Dr Finkbeiner is currently Associate Director and Senior Investigator at Gladstone Institute of Neurological Disease, Professor of Neurology and Physiology at University of California San Francisco (UCSF) and Director at Taube/Koret Center for Neurodegenerative Disease Research. Prior to this he carried out a research fellowship at Harvard Medical School and completed an internship (internal medicine) and a chief residency (neurology) at UCSF. He achieved his MD and a PhD in neuroscience from Yale University.

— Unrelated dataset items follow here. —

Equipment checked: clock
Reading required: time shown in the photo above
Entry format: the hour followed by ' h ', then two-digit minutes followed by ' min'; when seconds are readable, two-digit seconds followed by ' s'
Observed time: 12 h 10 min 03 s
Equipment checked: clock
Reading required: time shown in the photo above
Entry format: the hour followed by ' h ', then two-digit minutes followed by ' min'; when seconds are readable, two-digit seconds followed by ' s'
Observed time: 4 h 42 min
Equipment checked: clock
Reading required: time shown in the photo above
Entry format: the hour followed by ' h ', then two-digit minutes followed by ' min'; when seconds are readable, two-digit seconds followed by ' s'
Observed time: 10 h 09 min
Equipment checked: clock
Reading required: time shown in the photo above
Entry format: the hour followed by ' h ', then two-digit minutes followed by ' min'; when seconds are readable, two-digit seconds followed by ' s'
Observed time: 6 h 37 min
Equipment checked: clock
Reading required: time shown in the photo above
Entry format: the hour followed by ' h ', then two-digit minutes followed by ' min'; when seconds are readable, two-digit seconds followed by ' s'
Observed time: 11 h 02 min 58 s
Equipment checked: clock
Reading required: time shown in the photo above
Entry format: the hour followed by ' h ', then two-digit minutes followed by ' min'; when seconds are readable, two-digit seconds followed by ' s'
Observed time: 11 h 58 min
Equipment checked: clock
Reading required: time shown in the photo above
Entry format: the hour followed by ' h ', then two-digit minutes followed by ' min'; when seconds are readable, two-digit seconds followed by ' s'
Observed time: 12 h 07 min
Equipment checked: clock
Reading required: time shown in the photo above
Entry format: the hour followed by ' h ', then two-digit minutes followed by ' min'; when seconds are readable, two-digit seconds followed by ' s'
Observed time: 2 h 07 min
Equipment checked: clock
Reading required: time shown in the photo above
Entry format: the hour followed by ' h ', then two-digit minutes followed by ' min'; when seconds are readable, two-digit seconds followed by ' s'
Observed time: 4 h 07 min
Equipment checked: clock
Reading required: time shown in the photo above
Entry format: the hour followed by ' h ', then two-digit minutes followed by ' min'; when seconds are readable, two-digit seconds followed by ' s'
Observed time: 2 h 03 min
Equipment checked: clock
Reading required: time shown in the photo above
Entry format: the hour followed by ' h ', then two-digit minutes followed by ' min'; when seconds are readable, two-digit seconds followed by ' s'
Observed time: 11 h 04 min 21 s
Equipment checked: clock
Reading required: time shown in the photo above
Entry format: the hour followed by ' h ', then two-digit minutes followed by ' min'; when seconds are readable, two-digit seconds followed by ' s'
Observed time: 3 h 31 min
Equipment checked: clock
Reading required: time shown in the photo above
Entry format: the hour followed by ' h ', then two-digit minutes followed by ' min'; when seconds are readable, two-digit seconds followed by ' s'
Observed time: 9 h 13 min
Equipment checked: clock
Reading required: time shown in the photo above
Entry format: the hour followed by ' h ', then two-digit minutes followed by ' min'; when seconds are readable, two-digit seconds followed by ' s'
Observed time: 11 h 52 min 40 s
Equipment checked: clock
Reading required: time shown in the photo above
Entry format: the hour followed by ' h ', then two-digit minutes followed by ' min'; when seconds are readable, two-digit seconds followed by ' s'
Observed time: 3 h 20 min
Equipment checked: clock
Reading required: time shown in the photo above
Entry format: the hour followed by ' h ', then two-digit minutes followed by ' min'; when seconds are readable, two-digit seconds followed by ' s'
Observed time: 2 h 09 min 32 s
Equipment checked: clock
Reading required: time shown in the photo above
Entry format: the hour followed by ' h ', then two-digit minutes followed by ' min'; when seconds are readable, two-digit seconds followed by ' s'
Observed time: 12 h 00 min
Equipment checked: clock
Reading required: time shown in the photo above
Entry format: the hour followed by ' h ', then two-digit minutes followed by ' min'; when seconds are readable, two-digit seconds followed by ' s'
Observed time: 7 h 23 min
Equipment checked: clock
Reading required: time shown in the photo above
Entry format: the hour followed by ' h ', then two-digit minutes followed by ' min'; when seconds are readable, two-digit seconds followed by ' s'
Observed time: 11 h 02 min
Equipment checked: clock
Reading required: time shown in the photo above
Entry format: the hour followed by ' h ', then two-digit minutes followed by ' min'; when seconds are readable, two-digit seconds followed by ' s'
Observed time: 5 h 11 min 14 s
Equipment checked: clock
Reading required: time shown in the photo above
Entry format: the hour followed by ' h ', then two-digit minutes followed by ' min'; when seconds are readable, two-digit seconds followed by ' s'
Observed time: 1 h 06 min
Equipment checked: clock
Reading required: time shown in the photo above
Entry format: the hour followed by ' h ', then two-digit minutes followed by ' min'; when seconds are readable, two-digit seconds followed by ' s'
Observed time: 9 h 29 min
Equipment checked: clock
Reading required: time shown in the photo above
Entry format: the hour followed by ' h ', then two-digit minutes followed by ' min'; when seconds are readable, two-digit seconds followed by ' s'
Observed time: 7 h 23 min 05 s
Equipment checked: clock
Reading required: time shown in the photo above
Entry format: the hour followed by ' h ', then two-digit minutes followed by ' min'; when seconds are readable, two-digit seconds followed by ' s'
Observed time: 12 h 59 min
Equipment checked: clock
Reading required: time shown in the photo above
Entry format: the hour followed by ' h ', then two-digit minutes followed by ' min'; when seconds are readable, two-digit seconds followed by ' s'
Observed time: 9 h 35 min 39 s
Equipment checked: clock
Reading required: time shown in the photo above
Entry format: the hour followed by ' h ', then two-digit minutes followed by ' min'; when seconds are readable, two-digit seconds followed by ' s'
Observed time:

Maria Grazia Spillantini, PhD
Maria Grazia Spillantini FMedSci FRS, is Professor of Molecular Neurology in the Department of Clinical Neurosciences at the University of Cambridge. In 2013, she was elected as a fellow of The Royal Society. She is most noted for identifying the protein alpha-synuclein as the major component of Lewy bodies, the characteristic protein deposit found in the brain in Parkinson's disease and dementia with Lewy bodies.
Her interest is in the identification of the mechanisms leading to neuronal death and clinical phenotype in diseases such as Alzheimer's disease, Parkinson's disease and frontotemporal dementia. In particular, her group studies the role of microtubule-associated protein tau and alpha-synuclein aggregation in the neurodegenerative diseases. Her work extends from genetic studies in patients to disease models. Her aim is to identify mechanism-based therapies for these diseases.